Q: Is there a specific area in which WCPS needs to improve student outcomes? If so, identify the area and suggest a course of action.
To be successful students must have excellent reading skills and it is essential that this take place at the early stages of a student’s schooling. Early identification and intervention must take place to make certain students do not fall behind their peers. Last year the Superintendent proposed and implemented a program to give identified students a summer jump-start in their reading skills. The turnout was not as great as hoped. The board and staff must find creative ways and/or incentives to make this program more inclusive.
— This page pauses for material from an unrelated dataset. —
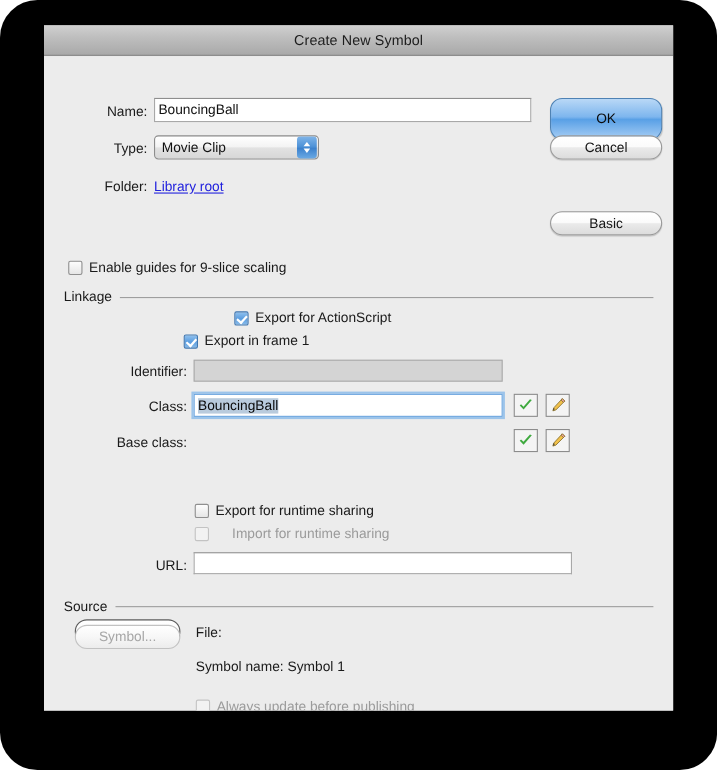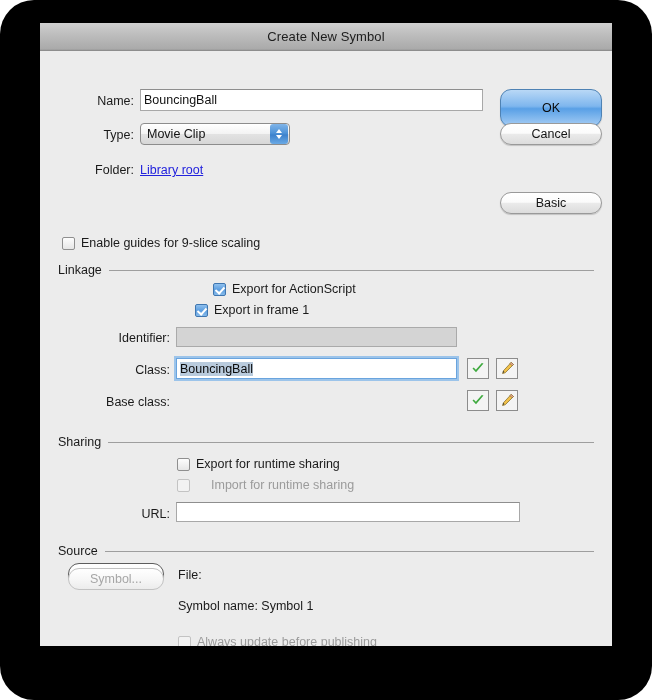"Export in frame 1" div.cbrow { left: 155px -> 127px }
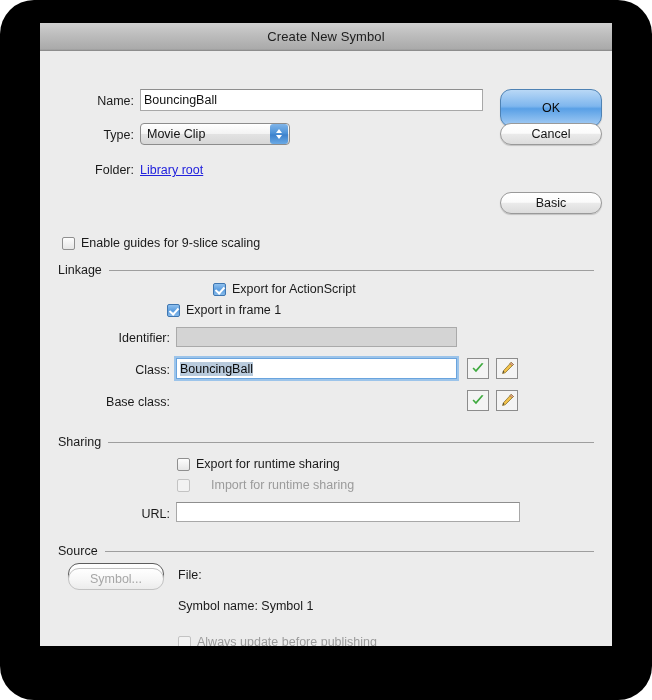"Sharing" div.group { html: <div> <span>Sharing</span> <span></span> </div> -> none }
Q: What can the school system do to improve literacy among elementary school students?
Early identification is essential. Quality interventions for any students who fall behind are also imperative. Our staff must identify techniques that will engage students and excite them. The use of proven technology could be beneficial. The Superintendent’s summer program is another way the system can make certain children master the reading skills necessary to be successful.
Q: In light of the increasing costs for school construction and advances in technology, do you want the school system to change direction in how the curriculum is delivered and how so?
Schools will not be the same in the future as they are now, however; we must be certain any dramatic changes to the delivery of education is supported by solid data, not anecdotal evidence. Many are touting virtual schools as a way to cut costs. Yet recently in Tennessee 1,800 K to grade 8 students who attended Tennessee’s Virtual Academy performed in the bottom 11 percent of schools statewide. While schools will continue to evolve, we must continue to provide the necessary brick and mortar at this time while strategically implementing data-supported changes and technology uses.
Q: What is one measure you would advocate to improve college readiness of graduates?
I believe many of our students are sadly lacking in basic language and math skills. These skills include vocabulary, grammar and simple math skills. Addressing math and language skills early will allow our students the opportunity to attack more and more challenging material as they move through their schooling. It is necessary in the short term that all High School students understand what will be expected of them as they move on to higher education. Students must understand which courses and mastery of course content are necessary to prepare them for entry into a college.